Before moving into their Habitat home, Katherine and her family were living in a small, two-bedroom basement suite. The location was convenient and their landlords were kind, but the space itself was holding them in place.
There was little room for children to grow, no space for family and friends to gather, and no sense of permanence. “It was shelter,” Katherine recalls, “but it wasn’t home.”
More than anything, there was a quiet feeling of hopelessness and uncertainty about whether homeownership would ever be possible, or whether life would always feel restricted by space and circumstance.
Stepping into homeownership
When Katherine and her husband Dave moved into their Habitat home in 2004, some of the most meaningful changes felt almost invisible at first. “I remember just basking in the sunlight,” Katherine says. “We’d been in a basement suite for so long, and I didn’t realize how much that darkness was affecting me until we moved.”
The house felt lighter, literally and emotionally – a quiet shift that would matter more over time.
Their children could invite friends over and birthday parties spilled onto the lawn. Family from out of town could finally stay together under one roof. Katherine planted trees, confident they would be there long enough to watch them grow.
“Having people over. Birthday parties. Celebrations. Those things matter more than you realize.”

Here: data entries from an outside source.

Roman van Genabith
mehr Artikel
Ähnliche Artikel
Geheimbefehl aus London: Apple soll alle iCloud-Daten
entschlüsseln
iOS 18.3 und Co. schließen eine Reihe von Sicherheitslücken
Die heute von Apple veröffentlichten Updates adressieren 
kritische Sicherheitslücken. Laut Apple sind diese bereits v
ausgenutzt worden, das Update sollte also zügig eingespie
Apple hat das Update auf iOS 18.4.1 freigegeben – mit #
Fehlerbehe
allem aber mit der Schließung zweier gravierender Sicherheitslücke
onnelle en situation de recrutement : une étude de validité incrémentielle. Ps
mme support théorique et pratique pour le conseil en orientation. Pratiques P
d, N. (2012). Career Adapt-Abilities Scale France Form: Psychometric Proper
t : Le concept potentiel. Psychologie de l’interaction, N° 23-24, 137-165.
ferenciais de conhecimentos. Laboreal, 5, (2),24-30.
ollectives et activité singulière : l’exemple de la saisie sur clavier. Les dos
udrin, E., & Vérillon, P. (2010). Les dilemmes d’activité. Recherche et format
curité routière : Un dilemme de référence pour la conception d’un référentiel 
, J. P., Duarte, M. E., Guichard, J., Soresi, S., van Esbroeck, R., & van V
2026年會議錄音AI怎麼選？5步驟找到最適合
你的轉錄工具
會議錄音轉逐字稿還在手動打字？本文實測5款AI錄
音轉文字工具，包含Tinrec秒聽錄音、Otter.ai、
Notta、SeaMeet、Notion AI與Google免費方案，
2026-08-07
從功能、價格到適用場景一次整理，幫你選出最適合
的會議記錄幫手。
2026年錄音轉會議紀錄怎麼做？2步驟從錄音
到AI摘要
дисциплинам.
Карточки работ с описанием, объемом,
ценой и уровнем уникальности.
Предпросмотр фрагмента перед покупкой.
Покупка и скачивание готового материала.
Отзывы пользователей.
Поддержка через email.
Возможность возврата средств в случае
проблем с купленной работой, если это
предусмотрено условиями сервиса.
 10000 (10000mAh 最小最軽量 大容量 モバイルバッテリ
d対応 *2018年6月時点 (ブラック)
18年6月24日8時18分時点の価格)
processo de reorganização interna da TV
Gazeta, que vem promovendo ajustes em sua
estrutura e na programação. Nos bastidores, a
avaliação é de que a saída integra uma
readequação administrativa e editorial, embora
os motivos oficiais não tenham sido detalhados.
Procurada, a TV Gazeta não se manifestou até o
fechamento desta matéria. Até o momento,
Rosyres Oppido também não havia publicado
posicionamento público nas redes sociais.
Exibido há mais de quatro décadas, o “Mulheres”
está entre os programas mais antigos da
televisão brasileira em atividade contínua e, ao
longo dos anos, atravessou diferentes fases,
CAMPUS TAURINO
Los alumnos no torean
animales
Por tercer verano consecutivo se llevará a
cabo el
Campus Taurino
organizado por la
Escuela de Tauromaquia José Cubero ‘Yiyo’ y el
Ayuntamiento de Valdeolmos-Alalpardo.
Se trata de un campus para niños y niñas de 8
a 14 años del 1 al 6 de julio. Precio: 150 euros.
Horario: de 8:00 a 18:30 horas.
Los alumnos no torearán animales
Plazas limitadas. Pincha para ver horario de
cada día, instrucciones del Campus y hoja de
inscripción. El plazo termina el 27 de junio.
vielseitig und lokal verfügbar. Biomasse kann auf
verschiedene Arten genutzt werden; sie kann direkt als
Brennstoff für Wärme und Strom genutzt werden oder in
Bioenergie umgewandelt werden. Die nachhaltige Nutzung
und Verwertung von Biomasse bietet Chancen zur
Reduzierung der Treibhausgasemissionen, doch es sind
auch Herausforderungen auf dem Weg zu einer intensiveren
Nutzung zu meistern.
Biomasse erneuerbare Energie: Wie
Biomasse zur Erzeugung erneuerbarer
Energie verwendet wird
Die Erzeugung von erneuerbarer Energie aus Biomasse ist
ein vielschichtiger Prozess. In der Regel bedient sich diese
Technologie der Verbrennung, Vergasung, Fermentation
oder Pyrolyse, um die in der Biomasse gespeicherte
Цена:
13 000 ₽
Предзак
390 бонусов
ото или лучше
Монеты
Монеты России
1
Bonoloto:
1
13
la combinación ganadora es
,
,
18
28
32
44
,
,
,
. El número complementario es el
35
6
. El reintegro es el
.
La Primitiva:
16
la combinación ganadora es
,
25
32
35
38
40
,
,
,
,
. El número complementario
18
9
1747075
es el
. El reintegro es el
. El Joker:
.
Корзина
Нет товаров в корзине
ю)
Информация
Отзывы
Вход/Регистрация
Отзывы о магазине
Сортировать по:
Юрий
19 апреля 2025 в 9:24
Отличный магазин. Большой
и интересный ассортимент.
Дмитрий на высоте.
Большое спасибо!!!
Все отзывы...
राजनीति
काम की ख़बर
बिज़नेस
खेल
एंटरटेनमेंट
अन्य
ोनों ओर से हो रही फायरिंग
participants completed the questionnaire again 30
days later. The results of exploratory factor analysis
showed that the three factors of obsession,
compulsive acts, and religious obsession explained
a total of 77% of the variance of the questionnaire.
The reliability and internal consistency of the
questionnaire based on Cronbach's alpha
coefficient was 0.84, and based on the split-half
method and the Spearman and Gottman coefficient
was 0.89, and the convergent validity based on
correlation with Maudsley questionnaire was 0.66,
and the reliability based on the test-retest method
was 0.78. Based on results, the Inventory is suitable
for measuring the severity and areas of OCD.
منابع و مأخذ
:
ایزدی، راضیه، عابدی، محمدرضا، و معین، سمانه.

Stability through profound loss
A few years later, life took a devastating turn. Dave was diagnosed with terminal cancer and passed away in 2011. In the midst of grief and uncertainty, Katherine’s Habitat home became an anchor.
Housing was one thing she did not have to worry about. “In a time of profound loss, we knew we weren’t going to have to move.”
Her children stayed in the same neighbourhood, attended the same schools, and leaned into relationships that had already been built. The house absorbed the shock that might otherwise have fallen on them.
Neighbours became an extension of family. Children moved freely between homes. Support showed up in quiet, practical ways: shared meals, neighbours stepping in, and a sense of trust that didn’t need to be named. Over time, those relationships deepened. Their children grew up together, attended one another’s milestones, and now carry a shared history shaped by proximity and trust.

Moving forward
As the years passed, Katherine began to notice a shift. The home was no longer just helping her family get through a hard chapter, it was helping them move forward. With an affordable mortgage and long-term security, Katherine was able to make choices guided by values rather than urgency.
“You move from survival mode to realizing you can actually plan for the future.”
She pursued her Master’s degree, found a passion in supporting new immigrants, and invested in her children’s futures. The mental space created by housing stability helped open doors that once felt firmly closed.

Belonging and rootedness
In 2025, Katherine paid off her mortgage – a moment that brought both relief and pride. “When it was paid off, it felt like this is really mine,” she says, “and that changes everything.”
Today, even as Katherine prepares for a new chapter in her own life, her Habitat home remains in the family. Her son continues to live there, rooted in the home and community where he grew up. The home is continuing to do its work.
Looking back, Katherine describes homeownership as rootedness. “When we feel like we belong someplace,” she says, “it changes what we believe is possible.”